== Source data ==
.....
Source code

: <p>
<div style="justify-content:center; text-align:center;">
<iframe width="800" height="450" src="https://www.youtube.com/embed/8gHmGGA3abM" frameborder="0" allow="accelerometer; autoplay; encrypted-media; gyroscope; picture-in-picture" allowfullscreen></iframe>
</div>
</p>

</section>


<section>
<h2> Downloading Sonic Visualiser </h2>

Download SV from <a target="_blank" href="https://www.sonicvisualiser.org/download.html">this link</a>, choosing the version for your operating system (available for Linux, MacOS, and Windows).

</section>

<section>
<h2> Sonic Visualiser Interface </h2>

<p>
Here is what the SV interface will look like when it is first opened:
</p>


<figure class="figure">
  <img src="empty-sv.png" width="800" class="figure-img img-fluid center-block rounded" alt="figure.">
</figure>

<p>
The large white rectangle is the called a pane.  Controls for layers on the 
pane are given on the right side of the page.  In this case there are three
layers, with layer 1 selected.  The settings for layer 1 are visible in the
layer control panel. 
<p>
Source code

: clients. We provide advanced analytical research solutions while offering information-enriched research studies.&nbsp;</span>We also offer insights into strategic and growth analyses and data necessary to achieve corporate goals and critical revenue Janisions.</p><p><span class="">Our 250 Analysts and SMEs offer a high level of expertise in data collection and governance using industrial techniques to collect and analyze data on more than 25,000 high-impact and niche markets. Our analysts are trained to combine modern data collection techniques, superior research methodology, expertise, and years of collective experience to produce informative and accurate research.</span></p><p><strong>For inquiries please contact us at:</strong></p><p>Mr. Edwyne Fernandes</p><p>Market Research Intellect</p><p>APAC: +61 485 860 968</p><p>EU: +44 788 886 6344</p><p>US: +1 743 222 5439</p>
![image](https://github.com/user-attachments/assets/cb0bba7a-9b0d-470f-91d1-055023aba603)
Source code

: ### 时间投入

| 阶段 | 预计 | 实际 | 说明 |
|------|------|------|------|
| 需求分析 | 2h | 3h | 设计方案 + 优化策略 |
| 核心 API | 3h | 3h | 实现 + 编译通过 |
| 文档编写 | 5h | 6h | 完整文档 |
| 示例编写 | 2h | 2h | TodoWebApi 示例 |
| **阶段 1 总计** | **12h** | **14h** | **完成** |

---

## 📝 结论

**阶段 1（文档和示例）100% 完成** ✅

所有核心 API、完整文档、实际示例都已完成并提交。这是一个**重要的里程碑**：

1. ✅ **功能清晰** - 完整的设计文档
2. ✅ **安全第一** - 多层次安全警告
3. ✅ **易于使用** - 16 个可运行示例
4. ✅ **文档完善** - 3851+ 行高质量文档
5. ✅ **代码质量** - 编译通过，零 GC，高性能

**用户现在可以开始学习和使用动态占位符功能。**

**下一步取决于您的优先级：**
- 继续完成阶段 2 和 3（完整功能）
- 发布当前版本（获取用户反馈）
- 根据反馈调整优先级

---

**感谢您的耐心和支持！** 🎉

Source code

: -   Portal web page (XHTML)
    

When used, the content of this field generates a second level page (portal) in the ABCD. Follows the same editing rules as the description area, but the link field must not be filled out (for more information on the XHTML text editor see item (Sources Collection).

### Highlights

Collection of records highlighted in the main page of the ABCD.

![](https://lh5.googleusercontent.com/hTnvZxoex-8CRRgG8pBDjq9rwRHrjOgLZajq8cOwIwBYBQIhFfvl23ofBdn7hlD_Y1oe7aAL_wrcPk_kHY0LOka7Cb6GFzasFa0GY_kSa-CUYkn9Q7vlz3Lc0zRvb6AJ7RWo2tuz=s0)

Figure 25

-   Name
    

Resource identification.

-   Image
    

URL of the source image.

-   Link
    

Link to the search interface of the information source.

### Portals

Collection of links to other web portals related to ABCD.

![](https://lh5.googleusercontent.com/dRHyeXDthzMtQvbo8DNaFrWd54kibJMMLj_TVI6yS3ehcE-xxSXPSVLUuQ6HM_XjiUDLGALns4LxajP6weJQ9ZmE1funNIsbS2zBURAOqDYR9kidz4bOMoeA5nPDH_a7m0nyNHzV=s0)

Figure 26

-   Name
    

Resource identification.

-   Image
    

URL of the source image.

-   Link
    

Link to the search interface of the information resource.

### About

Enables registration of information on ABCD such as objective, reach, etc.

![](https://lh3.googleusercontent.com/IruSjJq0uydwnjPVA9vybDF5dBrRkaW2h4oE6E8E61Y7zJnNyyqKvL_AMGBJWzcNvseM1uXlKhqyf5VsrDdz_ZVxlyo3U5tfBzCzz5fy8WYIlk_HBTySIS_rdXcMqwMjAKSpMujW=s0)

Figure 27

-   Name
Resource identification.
.....
== WHAT YOU NEED TO DO ==
Edit the records starting with the line that contains "预计 | 实际 | 说明 |" and going on through the line that contains "web page (XHTML)". Replace "Portal" with "Home", leave everything else unchanged, and output only those lines.

== EXERCISE RESULT ==
| 阶段 | 预计 | 实际 | 说明 |
|------|------|------|------|
| 需求分析 | 2h | 3h | 设计方案 + 优化策略 |
| 核心 API | 3h | 3h | 实现 + 编译通过 |
| 文档编写 | 5h | 6h | 完整文档 |
| 示例编写 | 2h | 2h | TodoWebApi 示例 |
| **阶段 1 总计** | **12h** | **14h** | **完成** |

---

## 📝 结论

**阶段 1（文档和示例）100% 完成** ✅

所有核心 API、完整文档、实际示例都已完成并提交。这是一个**重要的里程碑**：

1. ✅ **功能清晰** - 完整的设计文档
2. ✅ **安全第一** - 多层次安全警告
3. ✅ **易于使用** - 16 个可运行示例
4. ✅ **文档完善** - 3851+ 行高质量文档
5. ✅ **代码质量** - 编译通过，零 GC，高性能

**用户现在可以开始学习和使用动态占位符功能。**

**下一步取决于您的优先级：**
- 继续完成阶段 2 和 3（完整功能）
- 发布当前版本（获取用户反馈）
- 根据反馈调整优先级

---

**感谢您的耐心和支持！** 🎉

Source code

: -   Home web page (XHTML)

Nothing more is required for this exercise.